Dieses Bild wurde laut der an Al-Qaida angeschlossenen News-Agentur Ibaa am 4. September aufgenommen und zeigt, wie Rauch in der Provinz Idlib in Syrien aufsteigt.  Bild: AP/Ibaa News Agency

Russland und Syrien nehmen Ortschaften in Idlib unter Beschuss



Die syrische Regierung hat zusammen mit ihrem Verbündeten Russland Menschenrechtlern zufolge die schwersten Luftangriffe auf die Rebellenprovinz Idlib seit einem Monat geflogen. Mindestens vier Zivilisten seien getötet worden, darunter zwei Kinder.

Dies berichtete die Syrische Beobachtungsstelle für Menschenrechte am Samstag. Die Provinz sei von etwa 80 Bombardements getroffen worden. Es seien «die stärksten» Angriffe, seitdem die Regierung in Damaskus und ihr Verbündeter Russland vor einem Monat eine Offensive angekündigt hatten.

Idlib ist das letzte grosse Rebellengebiet in Syrien. Die Regierung hatte dort in den vergangenen Wochen ihre Truppen zusammengezogen und mit einer Offensive gedroht. Sie will nach eigenen Angaben das ganze Land wieder unter ihre Kontrolle bringen.

Bereits in den vergangenen Monaten hatte sie wichtige Gebiete wieder eingenommen, darunter die lange umkämpfte Region Ost-Ghuta bei Damaskus und den Süden des Landes. Dort gaben die Rebellen zu grossen Teilen kampflos auf.

Laut UNO wird Idlib von rund 10'000 Milizionären gehalten. Die meisten von ihnen haben sich islamistischen Gruppierungen angeschlossen. Die Vereinten Nationen haben wiederholt vor einer humanitären Katastrophe bei einer Armee-Offensive gewarnt.

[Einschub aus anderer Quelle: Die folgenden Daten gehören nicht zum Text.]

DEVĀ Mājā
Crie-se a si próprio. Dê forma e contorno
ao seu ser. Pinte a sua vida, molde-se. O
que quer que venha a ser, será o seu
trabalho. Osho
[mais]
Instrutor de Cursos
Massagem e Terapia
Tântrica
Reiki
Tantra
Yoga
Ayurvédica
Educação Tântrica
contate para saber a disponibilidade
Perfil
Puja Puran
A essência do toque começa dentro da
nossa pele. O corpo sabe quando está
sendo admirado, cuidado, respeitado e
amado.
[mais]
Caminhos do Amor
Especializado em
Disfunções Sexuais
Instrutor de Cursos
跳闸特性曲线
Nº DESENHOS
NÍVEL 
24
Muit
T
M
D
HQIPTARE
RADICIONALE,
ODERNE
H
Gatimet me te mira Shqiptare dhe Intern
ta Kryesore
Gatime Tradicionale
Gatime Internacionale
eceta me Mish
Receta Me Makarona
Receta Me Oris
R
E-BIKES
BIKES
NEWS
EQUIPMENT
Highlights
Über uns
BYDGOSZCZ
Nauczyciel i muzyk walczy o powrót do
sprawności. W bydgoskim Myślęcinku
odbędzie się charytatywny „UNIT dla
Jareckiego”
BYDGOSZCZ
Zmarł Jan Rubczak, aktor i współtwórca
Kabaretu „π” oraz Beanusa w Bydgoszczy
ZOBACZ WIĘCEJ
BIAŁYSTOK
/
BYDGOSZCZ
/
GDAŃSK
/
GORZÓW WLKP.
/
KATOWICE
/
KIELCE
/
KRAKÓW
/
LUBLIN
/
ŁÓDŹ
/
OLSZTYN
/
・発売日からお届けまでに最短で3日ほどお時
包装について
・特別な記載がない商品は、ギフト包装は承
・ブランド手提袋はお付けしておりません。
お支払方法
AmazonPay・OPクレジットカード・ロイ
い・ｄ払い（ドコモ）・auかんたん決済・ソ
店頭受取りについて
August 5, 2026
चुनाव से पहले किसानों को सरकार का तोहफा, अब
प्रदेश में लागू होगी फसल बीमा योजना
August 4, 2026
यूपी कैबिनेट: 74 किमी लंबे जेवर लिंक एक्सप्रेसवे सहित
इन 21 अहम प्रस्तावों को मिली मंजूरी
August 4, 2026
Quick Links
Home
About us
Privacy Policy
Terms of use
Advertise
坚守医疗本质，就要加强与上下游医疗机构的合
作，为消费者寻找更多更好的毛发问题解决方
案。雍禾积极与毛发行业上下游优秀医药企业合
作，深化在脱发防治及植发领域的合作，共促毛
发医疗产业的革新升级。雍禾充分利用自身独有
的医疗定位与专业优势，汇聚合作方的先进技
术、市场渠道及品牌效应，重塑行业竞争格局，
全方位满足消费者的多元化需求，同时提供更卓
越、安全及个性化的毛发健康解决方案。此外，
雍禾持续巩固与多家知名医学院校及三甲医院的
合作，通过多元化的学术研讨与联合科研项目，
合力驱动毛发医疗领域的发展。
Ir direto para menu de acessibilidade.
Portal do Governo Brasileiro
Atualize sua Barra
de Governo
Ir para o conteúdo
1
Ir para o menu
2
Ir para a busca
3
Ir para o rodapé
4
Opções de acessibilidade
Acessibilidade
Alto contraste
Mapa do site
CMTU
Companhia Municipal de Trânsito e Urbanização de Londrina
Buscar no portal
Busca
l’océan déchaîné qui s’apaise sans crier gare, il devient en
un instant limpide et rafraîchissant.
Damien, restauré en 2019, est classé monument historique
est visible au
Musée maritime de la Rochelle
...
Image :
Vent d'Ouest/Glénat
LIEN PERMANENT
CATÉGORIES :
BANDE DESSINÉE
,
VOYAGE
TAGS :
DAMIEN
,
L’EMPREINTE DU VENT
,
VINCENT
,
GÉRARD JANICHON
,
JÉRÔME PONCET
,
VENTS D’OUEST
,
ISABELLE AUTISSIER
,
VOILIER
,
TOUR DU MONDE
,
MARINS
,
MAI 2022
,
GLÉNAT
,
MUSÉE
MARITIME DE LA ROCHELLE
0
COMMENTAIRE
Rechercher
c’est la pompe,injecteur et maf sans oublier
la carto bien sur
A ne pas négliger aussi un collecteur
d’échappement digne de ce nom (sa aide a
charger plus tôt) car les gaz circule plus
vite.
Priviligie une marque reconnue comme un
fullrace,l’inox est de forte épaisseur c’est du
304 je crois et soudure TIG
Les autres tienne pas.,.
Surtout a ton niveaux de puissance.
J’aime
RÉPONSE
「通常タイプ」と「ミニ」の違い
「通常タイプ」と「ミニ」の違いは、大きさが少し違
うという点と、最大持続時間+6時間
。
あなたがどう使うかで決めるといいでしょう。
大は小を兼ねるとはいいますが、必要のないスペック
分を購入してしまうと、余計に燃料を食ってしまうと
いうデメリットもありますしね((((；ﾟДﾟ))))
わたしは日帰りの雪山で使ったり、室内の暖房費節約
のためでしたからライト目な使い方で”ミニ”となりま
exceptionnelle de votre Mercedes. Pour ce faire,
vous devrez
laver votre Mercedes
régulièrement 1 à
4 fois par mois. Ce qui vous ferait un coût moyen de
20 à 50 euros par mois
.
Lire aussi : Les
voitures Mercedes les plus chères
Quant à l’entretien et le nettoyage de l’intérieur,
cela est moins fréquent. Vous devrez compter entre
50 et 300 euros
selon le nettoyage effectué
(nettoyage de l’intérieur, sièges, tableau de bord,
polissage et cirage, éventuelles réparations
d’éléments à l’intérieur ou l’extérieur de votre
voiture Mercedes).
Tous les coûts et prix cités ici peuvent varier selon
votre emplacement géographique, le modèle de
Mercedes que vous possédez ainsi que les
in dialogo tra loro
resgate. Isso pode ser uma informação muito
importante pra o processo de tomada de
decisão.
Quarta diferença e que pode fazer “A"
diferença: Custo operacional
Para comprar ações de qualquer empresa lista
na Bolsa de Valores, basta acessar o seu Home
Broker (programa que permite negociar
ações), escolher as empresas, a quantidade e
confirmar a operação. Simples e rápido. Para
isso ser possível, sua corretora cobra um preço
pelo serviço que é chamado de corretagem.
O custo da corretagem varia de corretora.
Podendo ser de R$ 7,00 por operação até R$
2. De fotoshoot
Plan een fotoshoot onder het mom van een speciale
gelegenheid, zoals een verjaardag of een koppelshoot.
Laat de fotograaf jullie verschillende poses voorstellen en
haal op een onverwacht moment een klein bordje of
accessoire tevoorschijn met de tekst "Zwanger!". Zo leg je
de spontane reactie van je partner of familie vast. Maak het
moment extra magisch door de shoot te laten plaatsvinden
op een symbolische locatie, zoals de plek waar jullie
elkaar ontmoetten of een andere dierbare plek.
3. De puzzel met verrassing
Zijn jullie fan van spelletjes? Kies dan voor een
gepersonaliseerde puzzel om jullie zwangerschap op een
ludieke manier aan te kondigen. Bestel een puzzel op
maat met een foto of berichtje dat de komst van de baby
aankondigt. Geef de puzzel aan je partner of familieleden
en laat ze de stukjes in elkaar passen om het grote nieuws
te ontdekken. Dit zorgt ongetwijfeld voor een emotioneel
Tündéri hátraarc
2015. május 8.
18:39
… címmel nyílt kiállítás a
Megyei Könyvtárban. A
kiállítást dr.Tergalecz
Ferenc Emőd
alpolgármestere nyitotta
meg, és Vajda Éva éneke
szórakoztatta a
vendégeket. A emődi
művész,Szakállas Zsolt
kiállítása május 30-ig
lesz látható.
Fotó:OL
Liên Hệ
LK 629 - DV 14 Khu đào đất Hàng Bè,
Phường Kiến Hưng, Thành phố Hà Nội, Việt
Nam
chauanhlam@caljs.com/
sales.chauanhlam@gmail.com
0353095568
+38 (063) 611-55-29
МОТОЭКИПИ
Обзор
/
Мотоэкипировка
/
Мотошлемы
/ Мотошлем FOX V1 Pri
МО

Erdogan will nicht tatenlos zusehen

Am Freitag war die Türkei bei einem Gipfeltreffen in Teheran damit gescheitert, die Syrien-Verbündeten Russland und Iran von einer Waffenruhe in Idlib zu überzeugen.

Präsident Recep Tayyip Erdoğan hatte am Freitagabend auf Twitter geschrieben: «Wenn die Welt vor der Tötung zehntausender unschuldiger Menschen beide Augen zudrückt, um den Interessen des Regimes zu dienen, werden wir weder von der Seitenlinie zuschauen, noch ein solches Spiel mitspielen».

Die Türkei habe in Teheran klargemacht, dass Methoden, die keine Rücksicht auf das Leben von Zivilisten nähmen, nur den «Terroristen» in die Hände spielten, schrieb Erdoğan. Die Idlib-Frage müsse «im Geist von Astana» gelöst werden, ohne Schmerz, neue Spannungen und mehr Leiden zu erzeugen.

Die Türkei fürchtet eine Flüchtlingswelle aus Idlib, wo rund drei Millionen Menschen leben. Nach ihrer Niederlage in anderen Landesteilen waren viele Aufständische und ihre Familien nach Idlib gebracht worden. (sda/reu/dpa)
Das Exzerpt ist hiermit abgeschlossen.